Nurture Relationships Outside of Your Shared Social Circle
While it's wonderful to introduce your partner into your circle of close family and friends, it's also important to maintain your independent relationships with those people. Continue to prioritize your friendships rather than letting them fall by the wayside simply because you have a plus-one at all times. They're the ones who know you with or without a partner. "Reach out to family and friends and nurture those relationships to help you find yourself again," Kim says.
Journal About What Brings You Joy
One of the most important pieces of practicing self-love, which is critical to independence, is taking the time to actually think about what you need. This includes both what you need in the relationship with your partner and what you need in the relationship with yourself. Kim explains, "Journal and write down what you like about yourself and what brings you joy. Focus on what makes you, you."
Think Back to You Before There Were Two
You might have heard of the concept of secret single behavior. It's the things you did just for you, before you had a partner. And those little joys shouldn't disappear completely once you find yourself in a relationship.
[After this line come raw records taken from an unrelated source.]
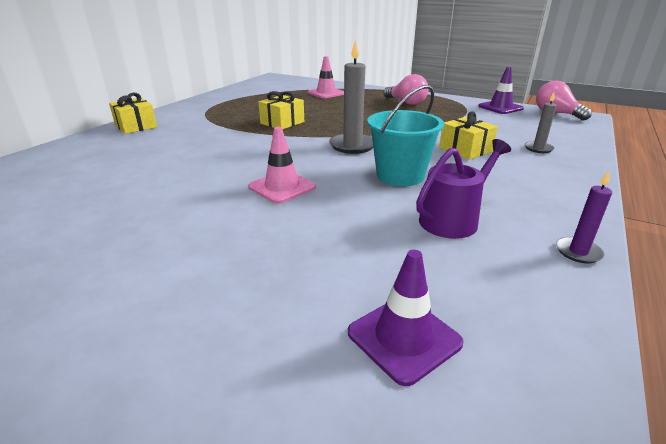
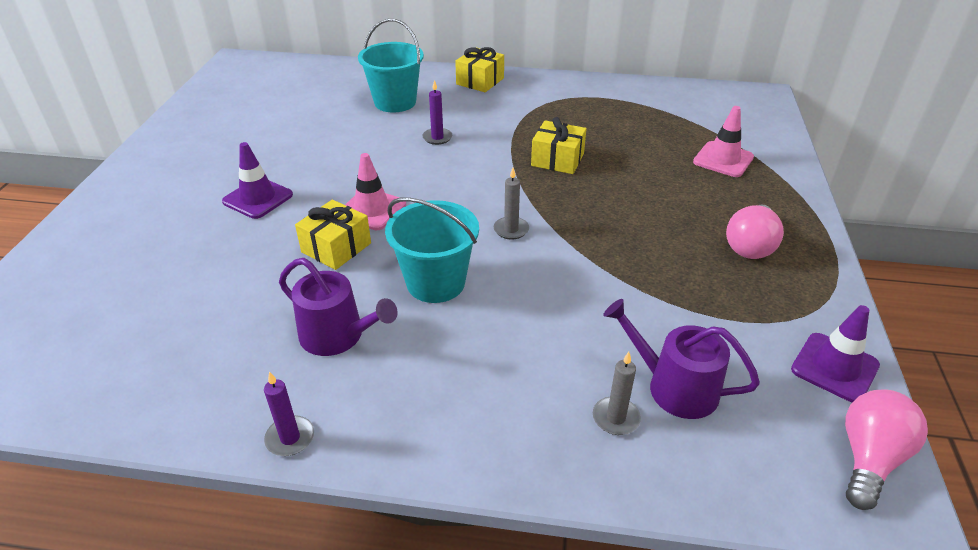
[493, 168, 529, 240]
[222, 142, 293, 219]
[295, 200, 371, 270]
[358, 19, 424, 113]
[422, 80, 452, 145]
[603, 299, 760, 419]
Instead, they can be the anchor that brings you back to yourself. Kim says, "If you notice yourself getting swept up in the excitement of a relationship, ask yourself, 'What did I love doing before the relationship? What made me feel most like myself?'"
Prioritize Your Goals
When you're in a new relationship, it's easy to start focusing on your next big date or your first trip together rather than thinking about the goals that you had beyond finding a significant other. But don't lose sight of your professional or personal aspirations. Share these goals with your partner—when they care about you, they'll care about supporting you and watching you pursue your dreams.
Go on a Friend Date
You probably know the friend who becomes part of a constant team once they enter into a relationship. Gone are the days of catching up with them one-on-one. Every social plan now includes them and their better half. But, to maintain independence in a relationship, it's important to prioritize seeing your friends on your own. Morley recommends, "See a friend for dinner without your partner tagging along."
Manage Your Own Emotions
Part of the beauty of a healthy relationship is having someone to look to for support. However, that doesn't mean becoming reliant on your partner to manage your responses to every bump in the road. Bogdanovic explains, "Practice emotional self-regulation. Learn to manage your emotions rather than looking to your partner to fix or soothe everything."
Spend Time Alone
Spending time by yourself is one of the best ways to maintain your independence. Work on setting boundaries and sharing with your partner when you need to be alone in a way that's healthy and beneficial to the relationship. Bogdanovic says, "Carve out intentional alone time. It's not about distance, but about reflection, integration and maintaining a strong sense of self."
Try a Solo Hobby
It's great to have a shared hobby with your partner! What could be more fun than discovering you both have a newfound interest in pickleball? Or finding out that you both feel passionately about growing the perfect summer tomato crop or indulging in parallel play, like puzzles? But, just as important, is finding a hobby that is yours, and only yours. "Find a hobby that is just for you that doesn't involve your partner. Stay connected to your own interests," Bogdanovic suggests.
Move On Your Own
If you're struggling with what to do on your own, consider just moving your body. "Continue doing the things that make you feel energized and like yourself, like movement," Bogdanovic says. Maybe it's a walk or a yoga class—without your partner. This opportunity to move your body and be with yourself builds confidence and independence, and it makes you a stronger partner.